I think the situation is clear-cut: until recently, you couldn't really run .net on anything else than Windows, so the only people using it were those already invested in the ecosystem.

Among the people invested in the windows ecosystem, many (most ?) are large "non-tech" companies who hire people who mostly see their jobs as a meal ticket. These people don't have the inclination (for lack of curiosity, or time, or whatever reason, doesn't matter) to look into "interesting" things. They mostly handle whatever tickets they have and call it a day. Fiddling with some language that has a different paradigm wouldn't be seen as a good use of their time on the clock by corporate, or during their time off work by themselves, since they'd rather spend that time some other way.

Hence, F# never really got any traction.



That's for coming in my defense. You are right. I'm not a big fan of Microsoft, but I also don't hate them.

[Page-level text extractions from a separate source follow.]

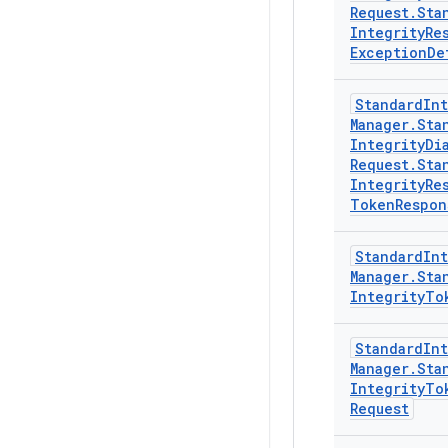
Request
.
Sta
Integrity
Re
Exception
De
Standard
Int
Manager
.
Sta
Integrity
Di
Request
.
Sta
Integrity
Re
Token
Respon
Standard
Int
Manager
.
Sta
Integrity
To
Standard
Int
Manager
.
Sta
Integrity
To
Request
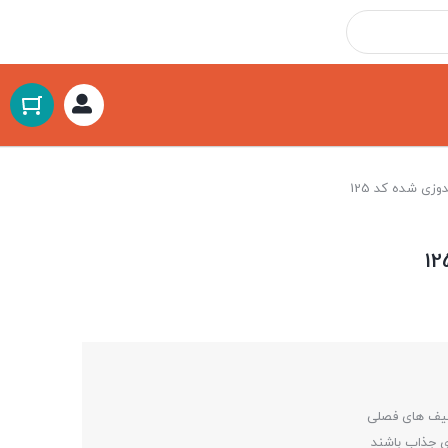
وزی شده کد 125
فیف های فصلی
ی جذاب باشند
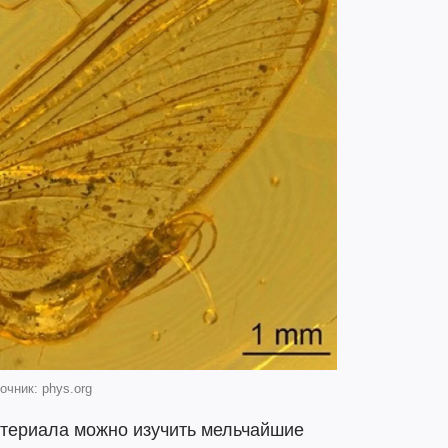
очник: phys.org
атериала можно изучить мельчайшие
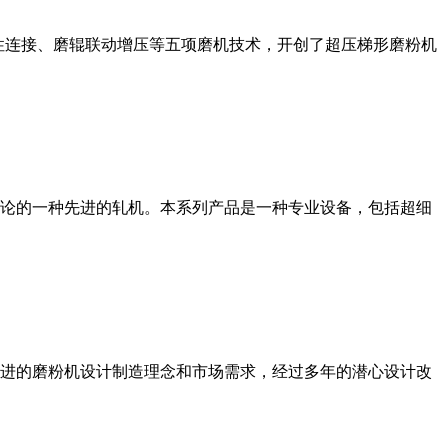
性连接、磨辊联动增压等五项磨机技术，开创了超压梯形磨粉机
论的一种先进的轧机。本系列产品是一种专业设备，包括超细
进的磨粉机设计制造理念和市场需求，经过多年的潜心设计改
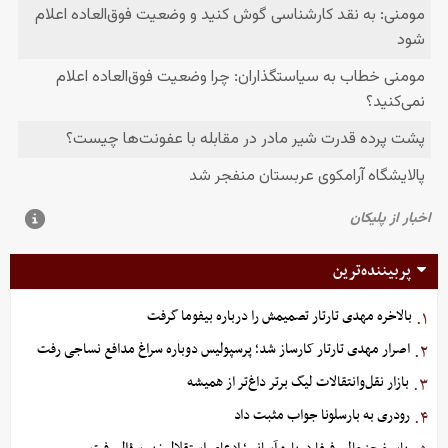
پربیننده‌ترین
بالاخره مهدی تارتار تصمیمش را درباره بیفوما گرفت
۱.
اصرار مهدی تارتار کارساز شد؛ پرسپولیس دوباره سراغ مدافع نساجی رفت
۲.
بازار نقل‌وانتقالات لیگ برتر داغ‌تر از همیشه
۳.
رودری به بارسلونا جواب مثبت داد
۴.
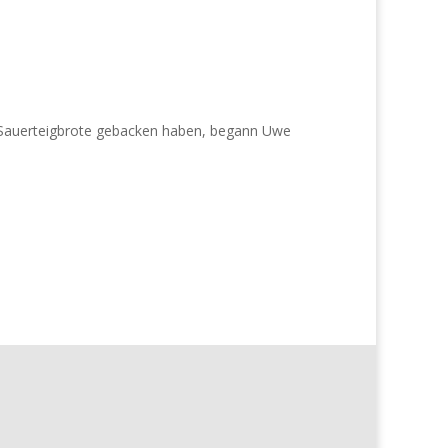
 Sauerteigbrote gebacken haben, begann Uwe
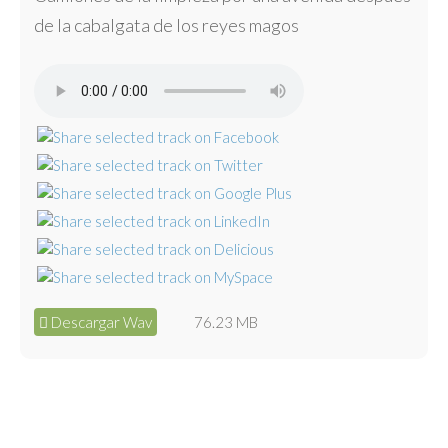
de la cabalgata de los reyes magos
Descargar Wav
76.23 MB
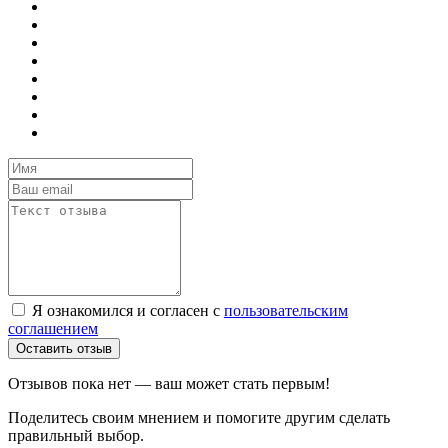
Я ознакомился и согласен с
пользовательским
соглашением
Оставить отзыв
Отзывов пока нет — ваш может стать первым!
Поделитесь своим мнением и помогите другим сделать
правильный выбор.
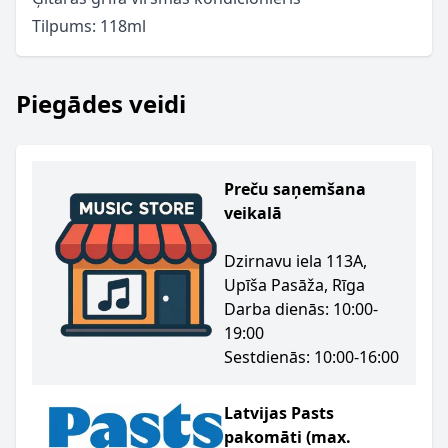
Tilpums: 118ml
Piegādes veidi
Preču saņemšana
veikalā
Dzirnavu iela 113A,
Upīša Pasāža, Rīga
Darba dienās: 10:00-
19:00
Sestdienās: 10:00-16:00
Latvijas Pasts
pakomāti (max.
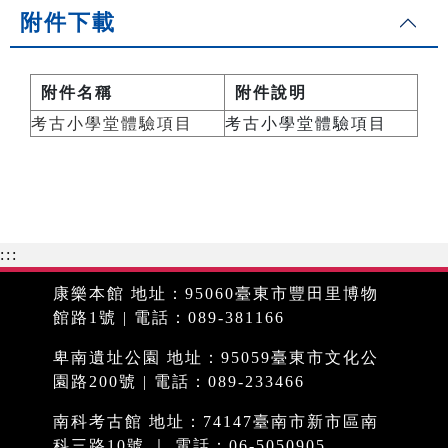
附件下載
附件名稱
附件說明
考古小學堂體驗項目
考古小學堂體驗項目
:::
康樂本館 地址：95060臺東市豐田里博物
館路1號 | 電話：089-381166
卑南遺址公園 地址：95059臺東市文化公
園路200號 | 電話：089-233466
南科考古館 地址：74147臺南市新市區南
科三路10號 ｜ 電話：06-5050905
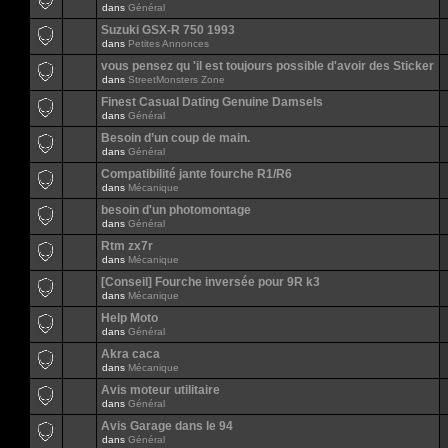
dans
Général
Suzuki GSX-R 750 1993
dans
Petites Annonces
vous pensez qu 'il est toujours possible d'avoir des Sticker
dans
StreetMonsters Zone
Finest Сasual Dating Genuine Damsels
dans
Général
Besoin d’un coup de main.
dans
Général
Compatibilité jante fourche R1/R6
dans
Mécanique
besoin d'un photomontage
dans
Général
Rtm zx7r
dans
Mécanique
[Conseil] Fourche inversée pour 9R k3
dans
Mécanique
Help Moto
dans
Général
Akra caca
dans
Mécanique
Avis moteur utilitaire
dans
Général
Avis Garage dans le 94
dans
Général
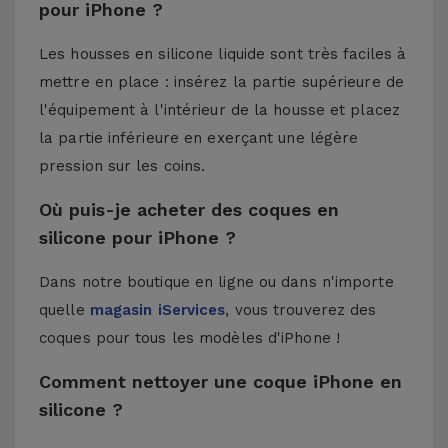
pour iPhone ?
Les housses en silicone liquide sont très faciles à
mettre en place : insérez la partie supérieure de
l'équipement à l'intérieur de la housse et placez
la partie inférieure en exerçant une légère
pression sur les coins.
Où puis-je acheter des coques en
silicone pour iPhone ?
Dans notre boutique en ligne ou dans n'importe
quelle
magasin iServices
, vous trouverez des
coques pour tous les modèles d'iPhone !
Comment nettoyer une coque iPhone en
silicone ?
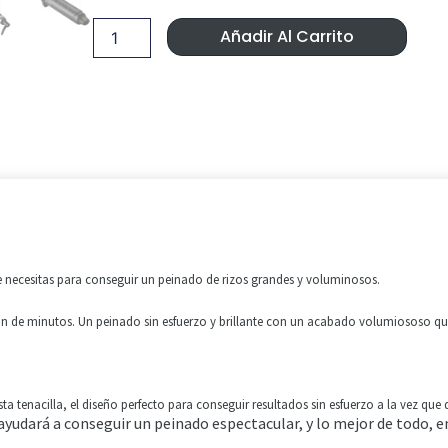
Chonos
Era:
Es:
Curve
Añadir Al Carrito
Grand.
249,00 €.
164,63
cantidad
 necesitas para conseguir un peinado de rizos grandes y voluminosos.
ón de minutos. Un peinado sin esfuerzo y brillante con un acabado volumiososo que
a tenacilla, el diseño perfecto para conseguir resultados sin esfuerzo a la vez que
ayudará a conseguir un peinado espectacular, y lo mejor de todo, e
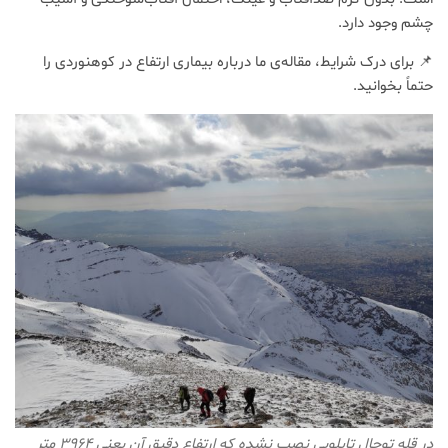
چشم وجود دارد.
📌 برای درک شرایط، مقاله‌ی ما درباره
بیماری ارتفاع در کوهنوردی
را
حتماً بخوانید.
در قله توچال تابلویی نصب نشده که ارتفاع دقیق آن یعنی ۳۹۶۴ متر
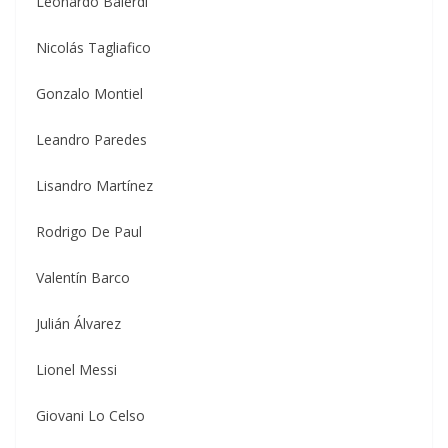
Leonardo Balerdi
Nicolás Tagliafico
Gonzalo Montiel
Leandro Paredes
Lisandro Martínez
Rodrigo De Paul
Valentín Barco
Julián Álvarez
Lionel Messi
Giovani Lo Celso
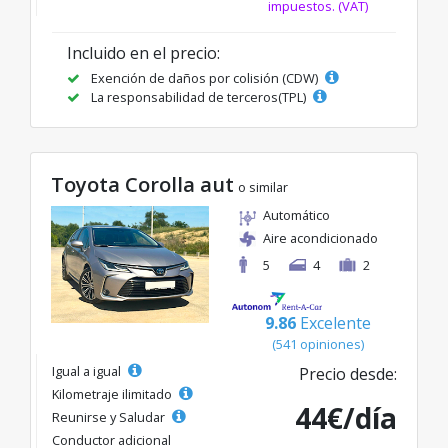
impuestos. (VAT)
Incluido en el precio:
Exención de daños por colisión (CDW)
La responsabilidad de terceros(TPL)
Toyota Corolla aut
o similar
Automático
Aire acondicionado
5
4
2
9.86
Excelente
(541 opiniones)
Igual a igual
Precio desde:
Kilometraje ilimitado
44€/día
Reunirse y Saludar
Conductor adicional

It's pretty simple, really. I am a Linux engineer, and it is not a great investment of time and money for me to get into .NET. I knew F# was cool, but is it cool enough to want to feel a second class citizen, running it on the OS and platform it is not intended to run on? It makes no business sense at all.


> is it cool enough to want to feel a second class citizen, running it on the OS and platform it is not intended to run on?

I'm not a software engineer myself, nor a Windows person, so I don't know the specifics, but FWIW, my client runs production .Net code of the C# variety on Linux, connected to pgsql. It's some kind of web service for checking people's tickets (think airport gates where you scan your ticket to enter), so not exactly a toy, even though it's nowhere near unicorn-scale. It seems to work fine, in the sense that I've never heard anyone complain about anything related to this setup. No "works for me but is borken in prod" or "thingy is wonky on Linux but OK on Windows so have to build expensive workaround".

The devs run VisualStudio (non Code) on their Windows laptops. Code is then built and packaged by Azure Pipelines in a container and sent to AWS to be run on ECS.


I do get it. .NET now works pretty well on Linux.

But it never was a tier 1 platform during its growth. So most non-Windows devs put their focus on other platforms. There is nothing wrong with that.

I could learn .NET now, but I don't really have an interest to do so at this point; Also, the devs you talk about are on Windows, using their tier 1 IDE (Visual Studio) that only runs on Windows, which is my point exactly.


That's a fair point. Tooling is an important aspect of a language, at least for me. I don't know what the VS Code on Linux experience is like for .net.

I tried to dip my toes into F# out of curiosity, and it worked by following some tutorial and VS Code. But it did seem somewhat bare bones. Although I'll admit I'm spoiled by Rust and IntelliJ.